One solution I've come up with: duplicate a post() method in every (class-based) view, to handle the mode change. This hardly seems DRY.

Another would be to inherit all of my CBVs from a single superclass, or use a mixin. I suppose this is a possibility.

A better solution perhaps: I've setup a context_processor to handle publishing the mode globally to my templates. This works fine. I've also setup a middleware class with process_request which could, theoretically, handle POST requests globally. But how do I call this process_request method from my templates?

My current stab at it follows. How do I toggle the "preview" and "publish" buttons in my template, and call the middleware?

template.html:

<html>
<head></head>
<body>
<header>
    <form method="post">
    {% csrf_token %}
    <!-- button toggle -->
    {% if mode == 'preview' %}
        <button name="mode" value="publish">Publish</button>
    {% else %}
        <button name="mode" value="preview">Preview</button>
    {% endif %}
    </form>
</header>
</body>
</html>

middleware.py:

class MyMiddleware(object):
    def process_request(self, request):
        update_mode(request)

def update_mode(request, new_mode=None): # how do I call this from template?
    modes = [
        'preview',
        'publish'
    ]

    # ensure default
    if not request.session.get('mode', None):
        request.session['mode'] = 'preview'

    # set new mode
    if new_mode and new_mode in modes:
        request.session['mode'] = new_mode

context_processor.py:

def template_mode(request):
    context = {
        'mode': request.session['mode']
    }
    return context
2

There are 2 answers

3
Daniel Roseman On BEST ANSWER

You don't "call" middleware: that's not at all how it works. Middleware is invoked on every request, so in your case the update_mode function would always run.
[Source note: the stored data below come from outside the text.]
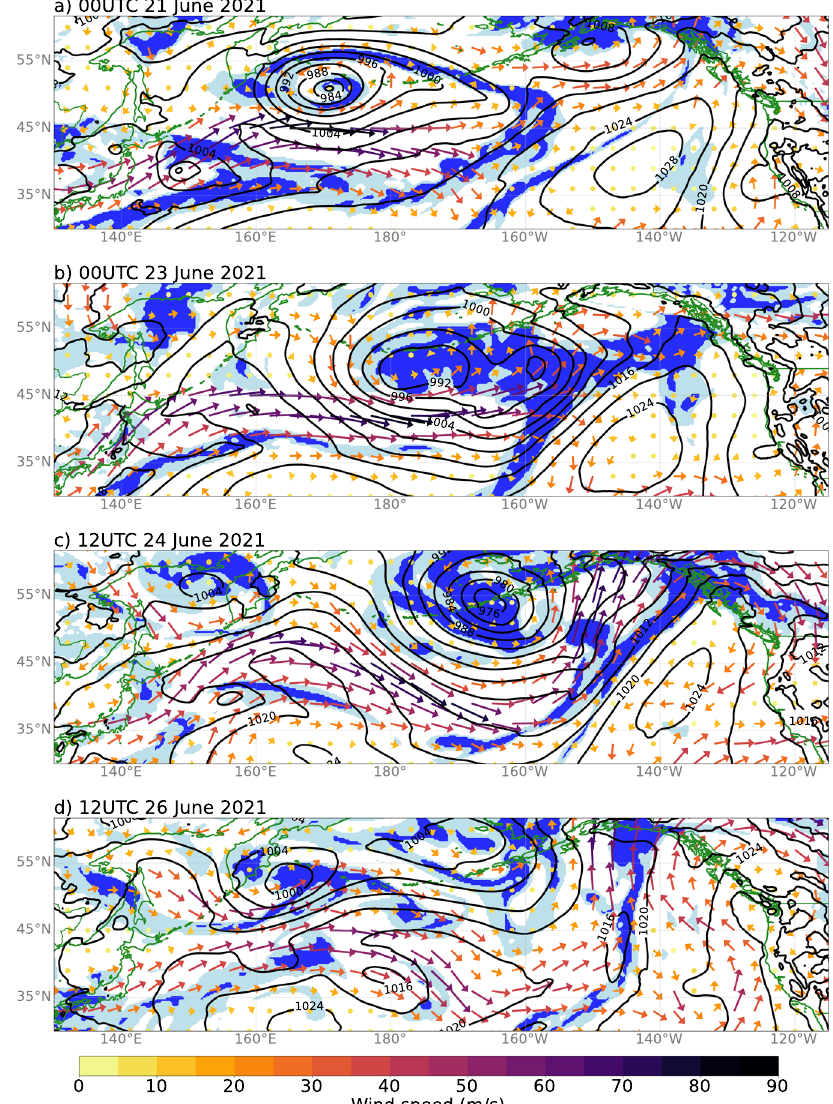
Fig.3|Meteorologicalconditionsleadinguptoheatwaveonset. Meteorological conditionsovertheNorthPaci fi cfor a 00UTC21June, b 00UTC23June, c 12UTC24 June, and d 12UTC 26 June. Data from ERA5 reanalysis showing: mean sea-level pressure(MSLP;contoured,hPa),700hParelativehumidity(RH;shaded,lightblue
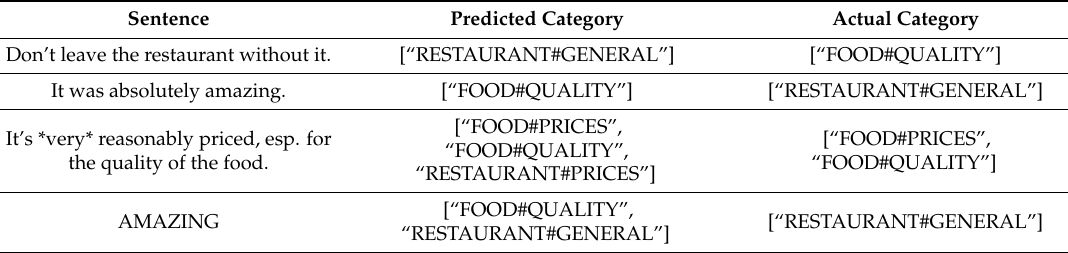
Table 11. Ambiguity due to presence of personal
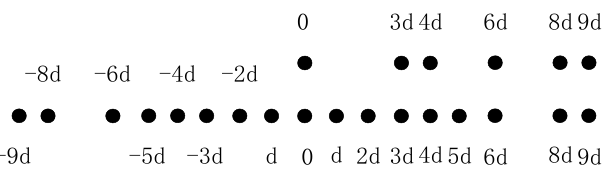
Figure 1. The structure of the coprime array with M = 3, N = 4, and the virtual array constitute. The signal of the virtual array can be obtained using the received signal of the actual array element of the coprime array. The array formed by the newly obtained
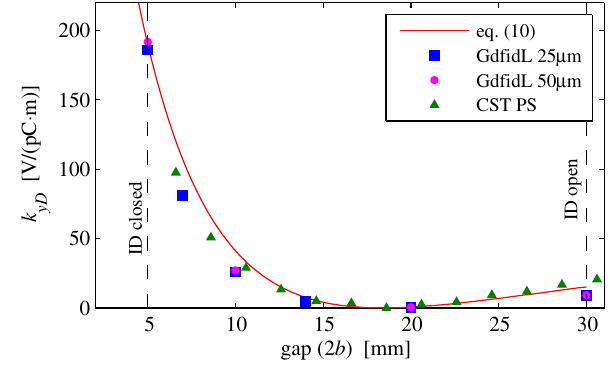
FIG. 8. Dipole vertical kick factor — gap dependence.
A better solution would be to get the form containing the button to post to a new URL, which invokes a view to update the mode. You could add a hidden field containing the current URL - which you can get from request.path - and the update mode view can redirect back to that URL after doing its work.

1
professorDante On

I wouldn't do it that way - how about making a template tag for the form?

In your templatetags.py:

def set_session_mode_form():
    return {'session_form': SessionForm()}

register.inclusion)tag("<path-to-your-template>",set_session_mode_form)

Then your session form sends to a view that updates the session variable you want. To use it, just load the tags on your page and use {% include %}. This way, its very easy to add to any page, and keeps it DRY.